You may know & and | already. In single bits where a is either 1 or 0, a & 1 = 0. a | 1 =1. Xor works like this:
a ^ 1 = 0 (if a =1) or 1 (if a = 0). In other words if you Xor any bit with 1, it flips that bit. Here are the four possible values:
1 ^ 0 = 1 1 ^ 1 = 0 0 ^ 1 = 1 0 ^ 0 = 0
Simply put if the two bits are the same you get 0, if they are different, you get 1.
So how do we encrypt text with xor?
When you Xor a byte, you flip several of the bits. The more bits that get flipped, the less easy it is to recognise the original. So we really want to only flip with bytes that have 4-8 bits set to 1. We would never xor anything with 1, 2, 4 etc as those are only single bits.
If you xor 70 (the ASCII code for F) with 1 you get 70 (64 + 4 + 2) becoming 71 which is G. That’s a rather poor way to obscure text.
I used a function ti count the bits and then populated an array with just the values with 4 bits set to 1. The first five values are:
15 (00001111) 23 (00010111) 27 (00011011) 29 (00011101) 30 (00011110)
All in all there are 163 values out of 0-255 that have four or more bits set.
So to obscure the text, just index through it character by character and xor that character with the next value out of the xorValues array.
Here’s the code to do it. It takes a plain text message “This is the message to hide”, generates the XorValues array then calls a function xorText that does the obscuring.

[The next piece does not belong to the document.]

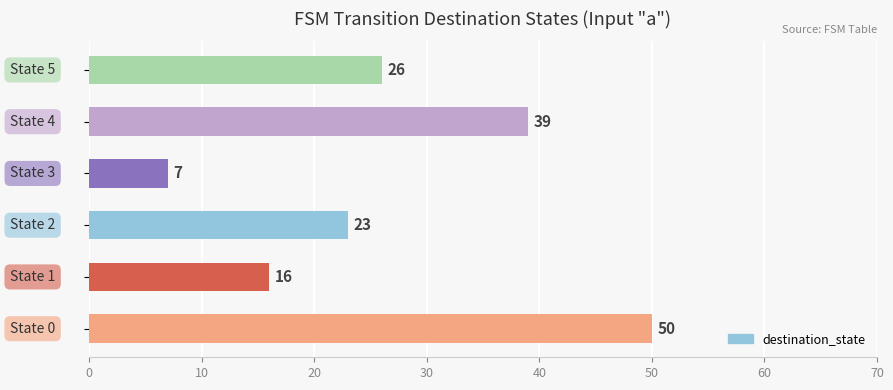

Reading top to bottom, what are all the values shown in this chart?

26	39	7	23	16	50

Finally, print out the original text (char by char) as int alongside with the encrypted value.
Here is the source code.
#include <stdio.h>
#include <memory.h>
unsigned char xorValues[256];
unsigned char hiddenValues[256];
int numValues=0;
int numChars;
// Fast bit counter
unsigned char CountBits(int value){
return (value * 01001001001ULL & 042104210421ULL) % 017;
}
// fills array xorValues with values from 0-255 that have 4 or more 1 bits set
void genXorValues() {
int index=0;
for (int i=0;i<256;i++){
if (CountBits(i)>=4){
xorValues[index++]=i;
}
}
numValues = index;
}
// Xors all chars in text and stores in hiddenValues
void xorText(char * text){
memset(hiddenValues,0,sizeof(hiddenValues));
int xorIndex=0;
for (int i=0;i<numChars;i++){
hiddenValues[i] = text[i] ^ xorValues[xorIndex++];
if (xorIndex==numValues){
xorIndex=0;
}
}
}
int main(int argc, char* argv[])
{
char * plainText="This is the message to hide";
numChars = strlen(plainText);
genXorValues();
xorText(plainText);
for (int i=0;i<numChars;i++){
printf("%3d %3d\n",plainText[i],hiddenValues[i]);
}
return 0;
}
Here’s the first ten chars of the message printed as ints with the encrypted value.
84 91
104 127
105 114
115 110
32 62
105 118
115 84
32 11
116 89
104 70
You can see that the first space (32) becomes 62 but the second one is 11.
If the message had been longer than 163 bytes then the xorIndex variable resets back to 0 and reuses the 163 values. Remember this is not meant to be the last word in high tech encryption, it is very light weight!